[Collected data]
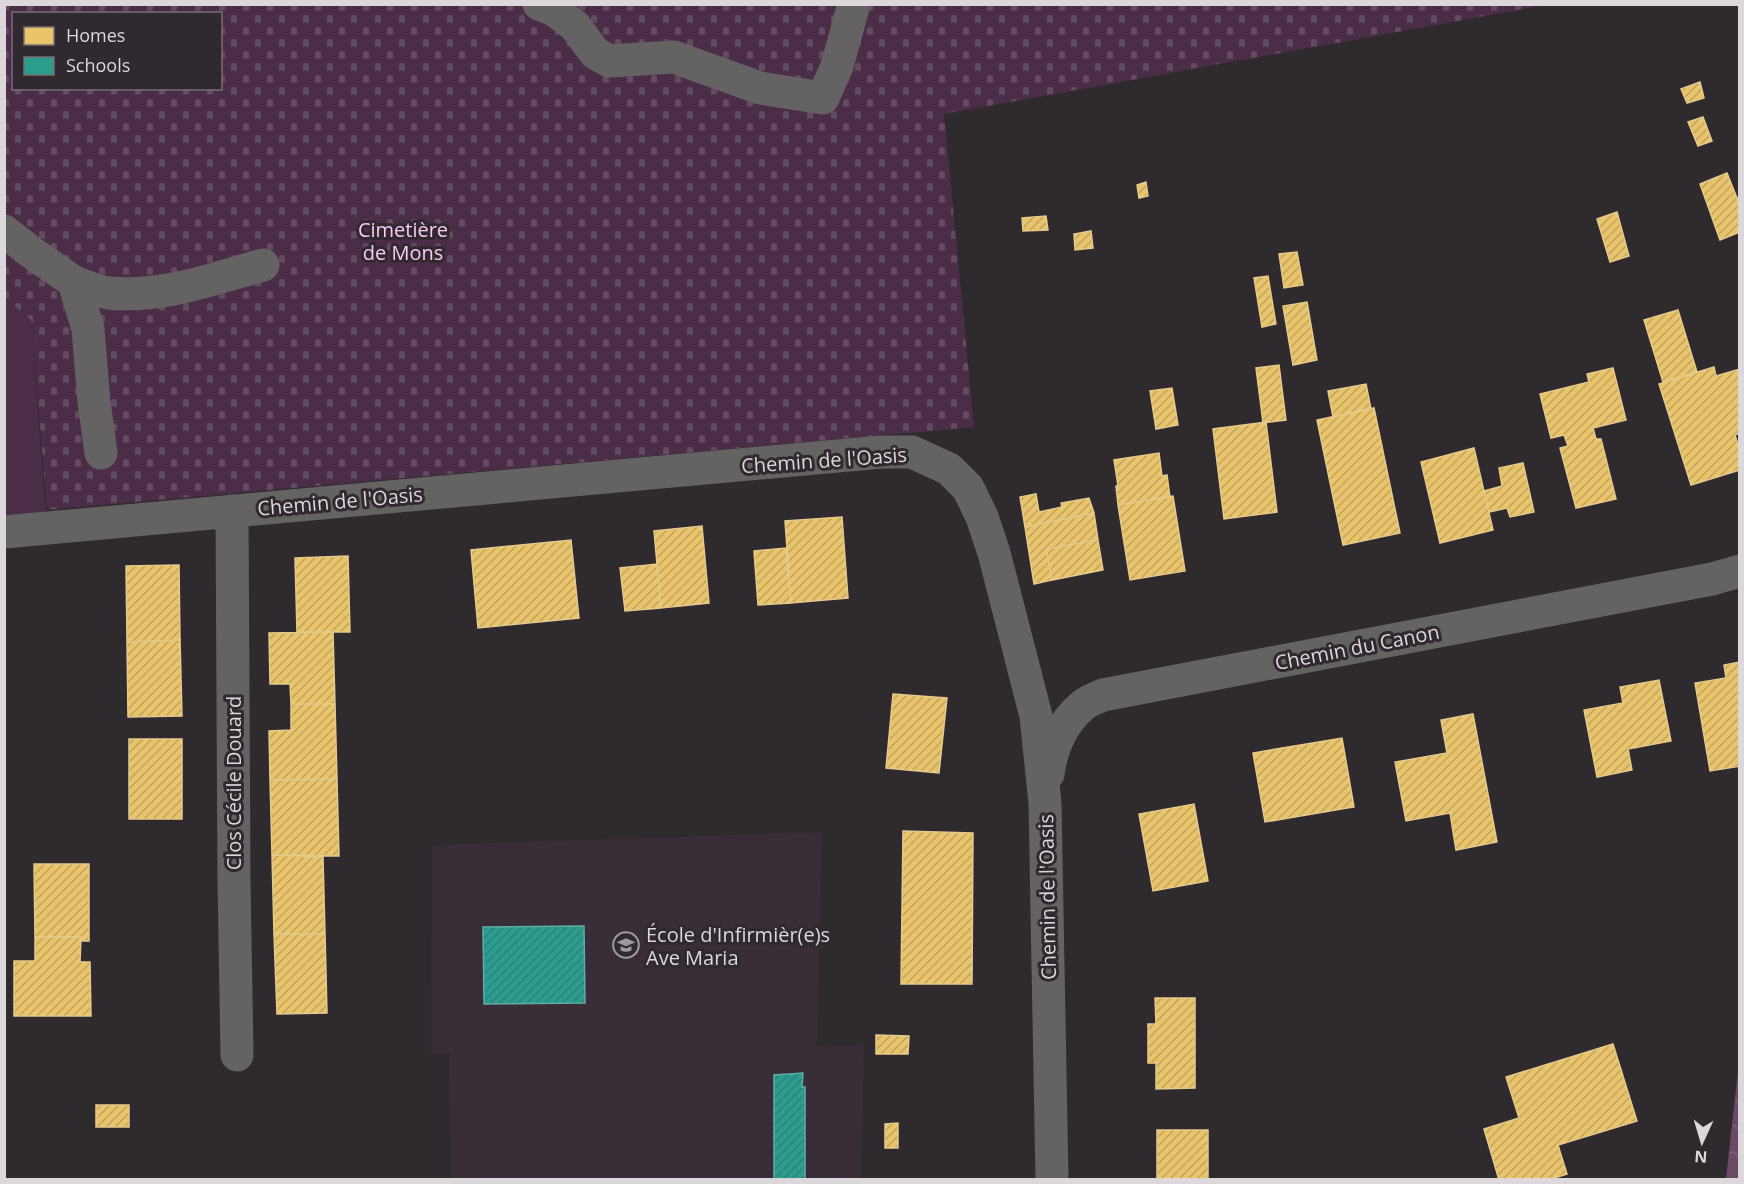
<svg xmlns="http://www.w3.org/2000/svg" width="1744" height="1184" viewBox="0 0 1744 1184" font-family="'Open Sans',sans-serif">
	<defs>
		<pattern id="forest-crowns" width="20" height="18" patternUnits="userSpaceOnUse" patternTransform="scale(1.5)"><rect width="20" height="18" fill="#6b4a66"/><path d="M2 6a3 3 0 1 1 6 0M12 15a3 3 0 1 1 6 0" fill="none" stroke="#80637b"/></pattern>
		<pattern id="cemetery-stones" width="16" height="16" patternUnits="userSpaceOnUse" patternTransform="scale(1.5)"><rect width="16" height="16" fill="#4b2d47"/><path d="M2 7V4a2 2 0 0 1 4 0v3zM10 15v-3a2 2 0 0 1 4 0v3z" fill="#644b61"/></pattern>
		<pattern id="homes-hatch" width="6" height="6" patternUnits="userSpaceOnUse" patternTransform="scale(1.5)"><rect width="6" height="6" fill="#e9c46a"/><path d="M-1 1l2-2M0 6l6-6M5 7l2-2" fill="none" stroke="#bfa360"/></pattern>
		<pattern id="schools-hatch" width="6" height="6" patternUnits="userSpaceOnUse" patternTransform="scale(1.5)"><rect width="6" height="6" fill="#2a9d8f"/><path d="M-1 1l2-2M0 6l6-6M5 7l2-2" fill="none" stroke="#318178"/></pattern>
	</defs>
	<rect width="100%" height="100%" fill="#2f2a2e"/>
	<path fill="#392e38" d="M 822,832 L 817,1047 L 864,1044 L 861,1179 L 451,1179 L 449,1053 L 431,1054 L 432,845 Z"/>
	<path fill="#4b2d47" d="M 4,298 L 31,320 L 47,528 L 4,532 Z"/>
	<path fill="url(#forest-crowns)" d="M 1739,1062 L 1739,1179 L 1726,1179 Z"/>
	<path fill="url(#cemetery-stones)" fill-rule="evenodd" d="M 4,5 L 1545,5 L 944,114 L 974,427 L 47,510 L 31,320 L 5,298 ZM 14,14 L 220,14 L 220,88 L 14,88 Z"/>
	<path fill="url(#homes-hatch)" stroke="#e5ca8c" stroke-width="1.5" d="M 1700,82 L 1704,98 L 1687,103 L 1681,89 Z
		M 1703,117 L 1712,141 L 1698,146 L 1688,122 Z
		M 1727,173 L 1737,198 L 1740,197 L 1740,232 L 1720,240 L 1700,184 Z
		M 1146,182 L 1148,196 L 1139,198 L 1137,185 Z
		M 1617,212 L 1629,256 L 1610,262 L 1597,219 Z
		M 1046,216 L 1048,230 L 1023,231 L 1022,218 Z
		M 1091,231 L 1093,248 L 1075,250 L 1074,234 Z
		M 1297,252 L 1303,285 L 1284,288 L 1279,254 Z
		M 1268,276 L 1276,324 L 1262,327 L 1254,278 Z
		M 1307,302 L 1317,360 L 1293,365 L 1283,306 Z
		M 1678,310 L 1697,372 L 1663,382 L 1644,320 Z
		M 1279,365 L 1286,420 L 1263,423 L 1256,368 Z
		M 1714,367 L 1716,376 L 1740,369 L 1740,433 L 1735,435 L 1740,452 L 1740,470 L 1691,485 L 1659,384 Z
		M 1613,368 L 1626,420 L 1593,428 L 1596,439 L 1601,439 L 1616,499 L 1576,508 L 1560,448 L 1568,446 L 1564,435 L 1551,438 L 1540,394 L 1589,382 L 1587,374 Z
		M 1366,384 L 1371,409 L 1333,417 L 1328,391 Z
		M 1172,388 L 1178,425 L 1156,429 L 1150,391 Z
		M 1374,408 L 1400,533 L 1343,545 L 1317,420 Z
		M 1266,422 L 1277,512 L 1224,519 L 1213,429 Z
		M 1474,448 L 1493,530 L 1440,543 L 1421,462 Z
		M 1159,453 L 1162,476 L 1167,475 L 1170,497 L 1118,505 L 1116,486 L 1118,486 L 1114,460 Z
		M 1523,463 L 1534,512 L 1510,517 L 1507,508 L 1489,512 L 1484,491 L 1502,486 L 1499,468 Z
		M 1036,494 L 1039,512 L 1062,507 L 1061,503 L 1089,498 L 1094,513 L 1025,527 L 1020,497 Z
		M 1173,496 L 1185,571 L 1130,580 L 1118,505 Z
		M 1094,513 L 1098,540 L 1046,549 L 1052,580 L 1034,584 L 1025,527 Z
		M 842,517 L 848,598 L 791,603 L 785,521 Z
		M 702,526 L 709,603 L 661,608 L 654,531 Z
		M 571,540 L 579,618 L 478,628 L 471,550 Z
		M 1098,540 L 1103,570 L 1052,580 L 1046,549 Z
		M 786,548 L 791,603 L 758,605 L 754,551 Z
		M 348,556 L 350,632 L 297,632 L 295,558 Z
		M 657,564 L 661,608 L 625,611 L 620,568 Z
		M 179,565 L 180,640 L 127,642 L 126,566 Z
		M 333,632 L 335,704 L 291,704 L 290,684 L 270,684 L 269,633 Z
		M 180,640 L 182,716 L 128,717 L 127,642 Z
		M 1740,662 L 1740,766 L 1710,771 L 1695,683 L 1726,678 L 1724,665 Z
		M 1659,680 L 1671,741 L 1628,749 L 1632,770 L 1597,777 L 1584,710 L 1623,703 L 1620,687 Z
		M 893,694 L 947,698 L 939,773 L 886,768 Z
		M 291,704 L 335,704 L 337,779 L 270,780 L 269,731 L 291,730 Z
		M 1473,714 L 1497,842 L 1456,850 L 1450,813 L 1406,821 L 1395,762 L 1447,753 L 1441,720 Z
		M 1342,738 L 1354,807 L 1265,822 L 1253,753 Z
		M 129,739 L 182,739 L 182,819 L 129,819 Z
		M 337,779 L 339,856 L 272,855 L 270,780 Z
		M 1194,804 L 1208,881 L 1153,891 L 1139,814 Z
		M 903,831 L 973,833 L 972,984 L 901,984 Z
		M 272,855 L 323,857 L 325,934 L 274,934 Z
		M 34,864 L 89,864 L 89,941 L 80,941 L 81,937 L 35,937 Z
		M 274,934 L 325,934 L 327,1013 L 277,1014 Z
		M 35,937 L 81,937 L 80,962 L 90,962 L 91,1016 L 14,1016 L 14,961 L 35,961 Z
		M 1155,998 L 1195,998 L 1195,1088 L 1156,1089 L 1156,1063 L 1148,1063 L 1148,1024 L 1156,1024 Z
		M 876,1035 L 909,1036 L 908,1054 L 876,1054 Z
		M 1613,1044 L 1637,1121 L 1558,1145 L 1567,1174 L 1548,1180 L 1499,1180 L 1484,1129 L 1519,1118 L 1506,1077 Z
		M 96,1105 L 129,1105 L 129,1127 L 96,1127 Z
		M 898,1123 L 898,1148 L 885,1148 L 885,1124 Z
		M 1157,1130 L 1208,1130 L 1208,1180 L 1157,1180 Z"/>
	<path fill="url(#schools-hatch)" stroke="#5faea6" stroke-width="1.5" d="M 584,926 L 585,1003 L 484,1004 L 483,927 Z
		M 803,1073 L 802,1087 L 805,1087 L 805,1180 L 774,1180 L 774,1075 Z"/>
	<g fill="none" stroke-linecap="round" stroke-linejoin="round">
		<path stroke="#656264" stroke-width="33" d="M 539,4 L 554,10 L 575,26 L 595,53 L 609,61 L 674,57 L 760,88 L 823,98 L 837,66 L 854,4
			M 4,231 L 31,252 L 74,282 L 88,329 L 94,402 L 101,453
			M 74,282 C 85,286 98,292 109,293 C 162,298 213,279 263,265
			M 232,511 L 234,879 L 237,1055
			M 4,532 L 881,452 L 912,452 L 949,469 L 968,488 L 982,517 L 994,553 L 1036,716 L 1045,803 L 1052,1180
			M 1048,774 C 1051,749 1062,723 1082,706 C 1087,701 1096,698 1103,695 L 1712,579 L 1740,571"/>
	</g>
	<defs>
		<g id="university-ring" transform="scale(1.35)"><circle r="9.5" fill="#30292f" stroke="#9f9a9e" stroke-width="1.5"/><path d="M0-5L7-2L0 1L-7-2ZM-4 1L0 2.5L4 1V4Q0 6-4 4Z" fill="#9f9a9e"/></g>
	</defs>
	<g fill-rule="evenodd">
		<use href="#university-ring" x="626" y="945"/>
	</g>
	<g text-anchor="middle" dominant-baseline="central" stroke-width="6" stroke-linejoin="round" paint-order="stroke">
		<g font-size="20" fill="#fac9f3" stroke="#30292f">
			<text x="403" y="229">Cimetière<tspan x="403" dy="23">de Mons</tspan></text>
		</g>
		<g font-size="20" fill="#dcd7db" stroke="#30292f">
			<text transform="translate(824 460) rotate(-4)">Chemin de l'Oasis</text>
			<text transform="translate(340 501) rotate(-5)">Chemin de l'Oasis</text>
			<text transform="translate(1357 647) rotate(-11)">Chemin du Canon</text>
			<text transform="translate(233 783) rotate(-90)">Clos Cécile Douard</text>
			<text transform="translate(1047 897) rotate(-91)">Chemin de l'Oasis</text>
		</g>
		<g font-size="20" fill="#dcd7db" stroke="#30292f" text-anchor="start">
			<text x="646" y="934">École d'Infirmièr(e)s<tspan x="646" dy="23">Ave Maria</tspan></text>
		</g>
	</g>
	<rect width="1744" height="1184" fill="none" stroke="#dcd7db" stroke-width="12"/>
	<rect x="12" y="12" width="210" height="78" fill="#30292f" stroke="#756f74" stroke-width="1.5"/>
	<rect x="24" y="27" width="30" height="18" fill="#e9c46a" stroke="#756f74" stroke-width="1.5"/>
	<text x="66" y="42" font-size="18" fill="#dcd7db">Homes</text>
	<rect x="24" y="57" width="30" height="18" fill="#2a9d8f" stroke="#756f74" stroke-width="1.5"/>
	<text x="66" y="72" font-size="18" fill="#dcd7db">Schools</text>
	<g transform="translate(1702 1142) rotate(184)" stroke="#30292f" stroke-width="4.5" paint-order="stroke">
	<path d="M0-4.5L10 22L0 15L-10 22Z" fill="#dcd7db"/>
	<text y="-9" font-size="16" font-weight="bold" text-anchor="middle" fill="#dcd7db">N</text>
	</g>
</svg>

§ ASSIGNED TASK
Only the lines with the string "middle" are wanted; pick them out of the records above and copy them.

§ WRITTEN ANSWER
	<g text-anchor="middle" dominant-baseline="central" stroke-width="6" stroke-linejoin="round" paint-order="stroke">
	<text y="-9" font-size="16" font-weight="bold" text-anchor="middle" fill="#dcd7db">N</text>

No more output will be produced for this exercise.